The fashion show part of the game is more difficult than I would have expected for a children's game. Younger children might be frustrated with it to the point of tears. Although if you fail you can go back and try again immediately.

When you're bored with completing tasks for clients, you can do any of the workshops on their own, just for fun, or to practice (provided they have been unlocked by completing at least one contract using them). You can even beam your favourite photographs to your fashion designer friends via the Nintendo DS's local wifi link if they have a copy of the game too.
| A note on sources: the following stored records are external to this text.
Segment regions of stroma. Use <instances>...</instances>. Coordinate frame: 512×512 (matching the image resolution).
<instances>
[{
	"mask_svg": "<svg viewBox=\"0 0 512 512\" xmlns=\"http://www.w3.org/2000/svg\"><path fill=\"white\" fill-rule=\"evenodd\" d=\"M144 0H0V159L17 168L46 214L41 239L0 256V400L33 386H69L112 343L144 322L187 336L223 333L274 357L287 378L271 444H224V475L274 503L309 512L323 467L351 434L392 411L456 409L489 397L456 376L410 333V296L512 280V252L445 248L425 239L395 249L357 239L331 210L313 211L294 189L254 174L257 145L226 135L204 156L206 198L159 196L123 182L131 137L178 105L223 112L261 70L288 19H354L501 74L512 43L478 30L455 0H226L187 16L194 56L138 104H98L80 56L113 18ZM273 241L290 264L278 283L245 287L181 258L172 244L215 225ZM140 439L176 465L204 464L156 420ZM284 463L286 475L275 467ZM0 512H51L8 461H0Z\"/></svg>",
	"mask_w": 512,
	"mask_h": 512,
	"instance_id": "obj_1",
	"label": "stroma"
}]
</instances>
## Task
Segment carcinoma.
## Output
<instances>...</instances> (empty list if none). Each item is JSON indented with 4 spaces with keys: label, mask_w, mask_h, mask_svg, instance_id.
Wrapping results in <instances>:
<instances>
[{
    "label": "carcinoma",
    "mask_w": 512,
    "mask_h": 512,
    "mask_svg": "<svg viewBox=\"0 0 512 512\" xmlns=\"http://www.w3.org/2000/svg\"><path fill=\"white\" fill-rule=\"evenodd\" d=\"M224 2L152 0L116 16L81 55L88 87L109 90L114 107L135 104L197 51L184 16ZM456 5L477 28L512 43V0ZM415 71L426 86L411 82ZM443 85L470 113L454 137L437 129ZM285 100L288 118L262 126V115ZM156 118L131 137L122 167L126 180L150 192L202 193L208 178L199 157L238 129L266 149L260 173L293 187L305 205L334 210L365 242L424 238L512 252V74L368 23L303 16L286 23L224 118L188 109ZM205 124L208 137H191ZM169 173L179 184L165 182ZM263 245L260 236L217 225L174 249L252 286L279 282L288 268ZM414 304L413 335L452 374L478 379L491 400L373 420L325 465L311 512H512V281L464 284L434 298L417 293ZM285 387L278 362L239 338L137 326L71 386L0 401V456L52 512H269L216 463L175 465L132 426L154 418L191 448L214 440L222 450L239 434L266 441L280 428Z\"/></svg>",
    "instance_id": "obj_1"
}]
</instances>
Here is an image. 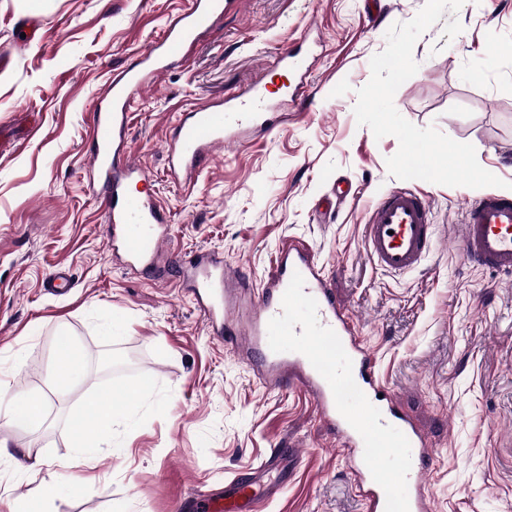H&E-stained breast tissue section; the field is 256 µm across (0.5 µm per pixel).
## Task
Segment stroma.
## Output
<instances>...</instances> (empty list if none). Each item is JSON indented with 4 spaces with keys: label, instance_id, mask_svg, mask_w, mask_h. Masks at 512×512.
Masks as SVG:
<instances>
[{
    "label": "stroma",
    "instance_id": "stroma-1",
    "mask_svg": "<svg viewBox=\"0 0 512 512\" xmlns=\"http://www.w3.org/2000/svg\"><path fill=\"white\" fill-rule=\"evenodd\" d=\"M226 2L134 105L129 149L178 259L133 274L88 193V115L187 0H0V130L13 140L0 153V396L38 395L47 413L35 430L0 425V512H175L189 494L258 479L277 448L299 457L262 512H366L296 380L260 386L257 355L210 338L181 277L211 249L258 288L286 243L323 267L377 376L426 433L433 512H512V277L465 262L455 234L469 202L512 195V55L492 54L512 44V0ZM33 15L46 40L19 47L17 23ZM301 43L313 74L288 95L276 61ZM258 81L278 85L286 121L175 180V119ZM340 179L354 197L323 210ZM395 188L424 196L436 231L424 263L400 275L369 260L362 236ZM57 267L72 279L59 296L43 288ZM64 335L87 373L60 388L50 366ZM106 387L136 412L88 465L69 421ZM46 484L59 492L43 500Z\"/></svg>",
    "mask_w": 512,
    "mask_h": 512
}]
</instances>
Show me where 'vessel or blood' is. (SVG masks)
Segmentation results:
<instances>
[{
  "mask_svg": "<svg viewBox=\"0 0 512 512\" xmlns=\"http://www.w3.org/2000/svg\"><path fill=\"white\" fill-rule=\"evenodd\" d=\"M224 12V0H190L180 17L150 46L139 69L115 76L104 92L106 108L92 112L94 149L86 168L107 217L106 247L122 254L129 268L152 267L167 252L170 231L164 211L148 191L145 168L127 151L131 107L175 62L198 34ZM266 85L236 97L191 109L173 127L167 148L170 170L193 180L220 146L240 142L249 130H270ZM371 262L392 273L417 268L435 244L430 205L416 193L397 188L374 205L363 226ZM460 253L488 271L512 274V197L487 195L467 210L459 234ZM273 279L263 285L249 308L239 300L246 281L215 252L200 253L182 270L193 288L209 335L261 356L258 378L274 386L297 380L319 418L352 463L366 512H429L427 469L430 446L405 414L394 391L381 383L375 359L358 335L349 313L337 302L324 273L306 249L288 244L275 258ZM396 462L402 483L394 485L379 463ZM275 488L232 482L223 494L197 503L182 501L179 512H253Z\"/></svg>",
  "mask_w": 512,
  "mask_h": 512,
  "instance_id": "1",
  "label": "vessel or blood"
}]
</instances>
Out of all the Imagine games I've reviewed, I know less about the world of fashion than any of the other subjects covered in these games, so I decided to ask an expert. Nine year old Caitlin very kindly agreed to play the game for me and tell me what she thought. Overall she was very impressed, she found the fashion workshops to be a lot of fun and even got on better with the touch-screen on the clothes designing section than I did. Parts of the game even encouraged her to learn about fashion and culture, such as the assignment that has you make up one of your models in a traditional Japanese style. Caitlin does well with reading at school but she still struggled to understand some of the text in the game and I really wasn't expecting to have to explain what lingerie was. This is as 'adult' as the game gets but it might upset some very conservative parents. One thing that did confuse her at first was being sent back to the start of a contract when one assignment failed. In actual fact although you are sent back to the start, there is no need to do every part all over again. The game remembers your settings and you can simply skip to the part you need to do again.

There's no score or money or achievement points awarded for completing a contract, you simply move on to the next one, although you frequently unlock new clothes and fashion accessories. The lack of scores or grades didn't seem to bother Caitlin at all, perhaps chasing higher scores or grades in a game is a 'guy' thing. What mark out of ten would our young want-to-be fashion designer give the game? She'd give it a whopping 8, which is pretty good in anyone's books.

To surmise then, in spite of a few niggles, there's actually a lot to like about Imagine Fashion Designer. Graphically the game might not be the best it could have been, but it manages to present the source material in a way that appeals to the target audience and doesn't 'dumb down' or cut corners just because it is a game designed for little girls. Some of the contracts you receive can be overly awkward to fulfil as your client will keep rejecting your designs, but we managed to please even the picky contractors eventually. If you like fashion and you like DS games, you'll find lots to enjoy in this package. By far the best of the Imagine games we have seen so far.